+++ SUPPLIED RECORDS

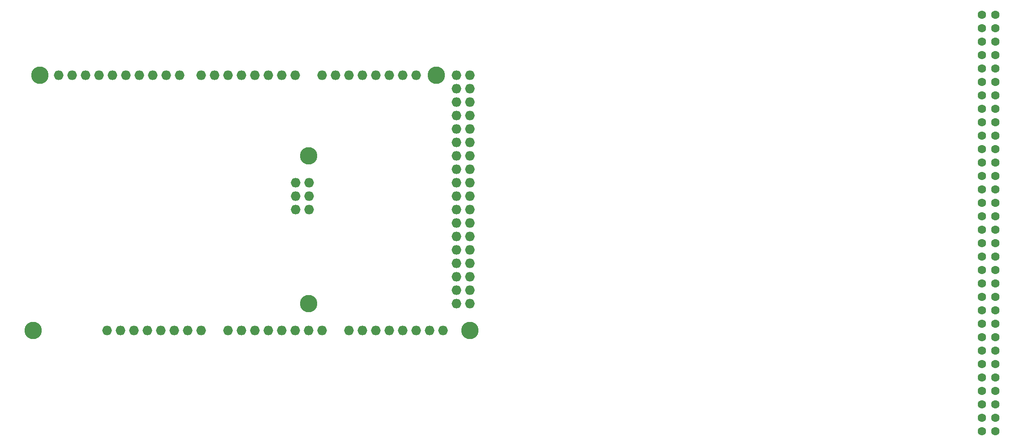
<source format=gbr>
%TF.GenerationSoftware,KiCad,Pcbnew,5.1.6-c6e7f7d~86~ubuntu16.04.1*%
%TF.CreationDate,2020-06-20T04:05:00+01:00*%
%TF.ProjectId,microtan-cassette-pcb,6d696372-6f74-4616-9e2d-636173736574,rev?*%
%TF.SameCoordinates,Original*%
%TF.FileFunction,Soldermask,Top*%
%TF.FilePolarity,Negative*%
%FSLAX46Y46*%
G04 Gerber Fmt 4.6, Leading zero omitted, Abs format (unit mm)*
G04 Created by KiCad (PCBNEW 5.1.6-c6e7f7d~86~ubuntu16.04.1) date 2020-06-20 04:05:00*
%MOMM*%
%LPD*%
G01*
G04 APERTURE LIST*
%ADD10C,1.600000*%
%ADD11O,1.827200X1.827200*%
%ADD12C,3.300000*%
G04 APERTURE END LIST*
D10*
%TO.C,EC1*%
X218186000Y-120904000D03*
X218186000Y-118364000D03*
X218186000Y-115824000D03*
X218186000Y-113284000D03*
X218186000Y-110744000D03*
X218186000Y-108204000D03*
X218186000Y-105664000D03*
X218186000Y-103124000D03*
X218186000Y-100584000D03*
X218186000Y-98044000D03*
X218186000Y-95504000D03*
X218186000Y-92964000D03*
X218186000Y-90424000D03*
X218186000Y-87884000D03*
X218186000Y-85344000D03*
X218186000Y-82804000D03*
X218186000Y-80264000D03*
X218186000Y-77724000D03*
X218186000Y-75184000D03*
X218186000Y-72644000D03*
X218186000Y-70104000D03*
X218186000Y-67564000D03*
X218186000Y-65024000D03*
X218186000Y-62484000D03*
X218186000Y-59944000D03*
X218186000Y-57404000D03*
X218186000Y-54864000D03*
X218186000Y-52324000D03*
X218186000Y-49784000D03*
X218186000Y-47244000D03*
X218186000Y-44704000D03*
X220726000Y-120904000D03*
X220726000Y-118364000D03*
X220726000Y-115824000D03*
X220726000Y-113284000D03*
X220726000Y-110744000D03*
X220726000Y-108204000D03*
X220726000Y-105664000D03*
X220726000Y-103124000D03*
X220726000Y-100584000D03*
X220726000Y-98044000D03*
X220726000Y-95504000D03*
X220726000Y-92964000D03*
X220726000Y-90424000D03*
X220726000Y-87884000D03*
X220726000Y-85344000D03*
X220726000Y-82804000D03*
X220726000Y-80264000D03*
X220726000Y-77724000D03*
X220726000Y-75184000D03*
X220726000Y-72644000D03*
X220726000Y-70104000D03*
X220726000Y-67564000D03*
X220726000Y-65024000D03*
X220726000Y-62484000D03*
X220726000Y-59944000D03*
X220726000Y-57404000D03*
X220726000Y-54864000D03*
X220726000Y-52324000D03*
X220726000Y-49784000D03*
X220726000Y-47244000D03*
X220726000Y-44704000D03*
X218186000Y-42164000D03*
X220726000Y-42164000D03*
%TD*%
D11*
%TO.C,XA1*%
X88519000Y-78994000D03*
X91059000Y-78994000D03*
X91059000Y-76454000D03*
X88519000Y-76454000D03*
X91059000Y-73914000D03*
X75692000Y-101854000D03*
X70612000Y-101854000D03*
X68072000Y-101854000D03*
X65532000Y-101854000D03*
X62992000Y-101854000D03*
X60452000Y-101854000D03*
X57912000Y-101854000D03*
X55372000Y-101854000D03*
X111252000Y-53594000D03*
X108712000Y-53594000D03*
X106172000Y-53594000D03*
X103632000Y-53594000D03*
X101092000Y-53594000D03*
X98552000Y-53594000D03*
X96012000Y-53594000D03*
X93472000Y-53594000D03*
X88392000Y-53594000D03*
X85852000Y-53594000D03*
X83312000Y-53594000D03*
X80772000Y-53594000D03*
X78232000Y-53594000D03*
X75692000Y-53594000D03*
X73152000Y-53594000D03*
X70612000Y-53594000D03*
X51308000Y-53594000D03*
X66548000Y-53594000D03*
X64008000Y-53594000D03*
X61468000Y-53594000D03*
D12*
X90932000Y-96774000D03*
X90932000Y-68834000D03*
X115062000Y-53594000D03*
X40132000Y-53594000D03*
X121412000Y-101854000D03*
X38862000Y-101854000D03*
D11*
X43688000Y-53594000D03*
X46228000Y-53594000D03*
X48768000Y-53594000D03*
X53848000Y-53594000D03*
X56388000Y-53594000D03*
X58928000Y-53594000D03*
X52832000Y-101854000D03*
X78232000Y-101854000D03*
X80772000Y-101854000D03*
X83312000Y-101854000D03*
X85852000Y-101854000D03*
X88392000Y-101854000D03*
X90932000Y-101854000D03*
X93472000Y-101854000D03*
X98552000Y-101854000D03*
X101092000Y-101854000D03*
X103632000Y-101854000D03*
X106172000Y-101854000D03*
X108712000Y-101854000D03*
X111252000Y-101854000D03*
X113792000Y-101854000D03*
X116332000Y-101854000D03*
X118872000Y-53594000D03*
X121412000Y-53594000D03*
X118872000Y-56134000D03*
X121412000Y-56134000D03*
X118872000Y-58674000D03*
X121412000Y-58674000D03*
X118872000Y-61214000D03*
X121412000Y-61214000D03*
X118872000Y-63754000D03*
X121412000Y-63754000D03*
X118872000Y-66294000D03*
X121412000Y-66294000D03*
X118872000Y-68834000D03*
X121412000Y-68834000D03*
X118872000Y-71374000D03*
X121412000Y-71374000D03*
X118872000Y-73914000D03*
X121412000Y-73914000D03*
X118872000Y-76454000D03*
X121412000Y-76454000D03*
X118872000Y-78994000D03*
X121412000Y-78994000D03*
X118872000Y-81534000D03*
X121412000Y-81534000D03*
X118872000Y-84074000D03*
X121412000Y-84074000D03*
X118872000Y-86614000D03*
X121412000Y-86614000D03*
X118872000Y-89154000D03*
X121412000Y-89154000D03*
X118872000Y-91694000D03*
X121412000Y-91694000D03*
X118872000Y-94234000D03*
X121412000Y-94234000D03*
X118872000Y-96774000D03*
X121412000Y-96774000D03*
X88519000Y-73914000D03*
%TD*%
M02*

</source>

++++++

* _WHAT THE TASK ASKS_
Please reproduce, exactly as they appear above, the lines from the line containing "G04 APERTURE LIST*" up to and including the line containing "X218186000Y-47244000D03*".

* _RESPONSE AREA_
G04 APERTURE LIST*
%ADD10C,1.600000*%
%ADD11O,1.827200X1.827200*%
%ADD12C,3.300000*%
G04 APERTURE END LIST*
D10*
%TO.C,EC1*%
X218186000Y-120904000D03*
X218186000Y-118364000D03*
X218186000Y-115824000D03*
X218186000Y-113284000D03*
X218186000Y-110744000D03*
X218186000Y-108204000D03*
X218186000Y-105664000D03*
X218186000Y-103124000D03*
X218186000Y-100584000D03*
X218186000Y-98044000D03*
X218186000Y-95504000D03*
X218186000Y-92964000D03*
X218186000Y-90424000D03*
X218186000Y-87884000D03*
X218186000Y-85344000D03*
X218186000Y-82804000D03*
X218186000Y-80264000D03*
X218186000Y-77724000D03*
X218186000Y-75184000D03*
X218186000Y-72644000D03*
X218186000Y-70104000D03*
X218186000Y-67564000D03*
X218186000Y-65024000D03*
X218186000Y-62484000D03*
X218186000Y-59944000D03*
X218186000Y-57404000D03*
X218186000Y-54864000D03*
X218186000Y-52324000D03*
X218186000Y-49784000D03*
X218186000Y-47244000D03*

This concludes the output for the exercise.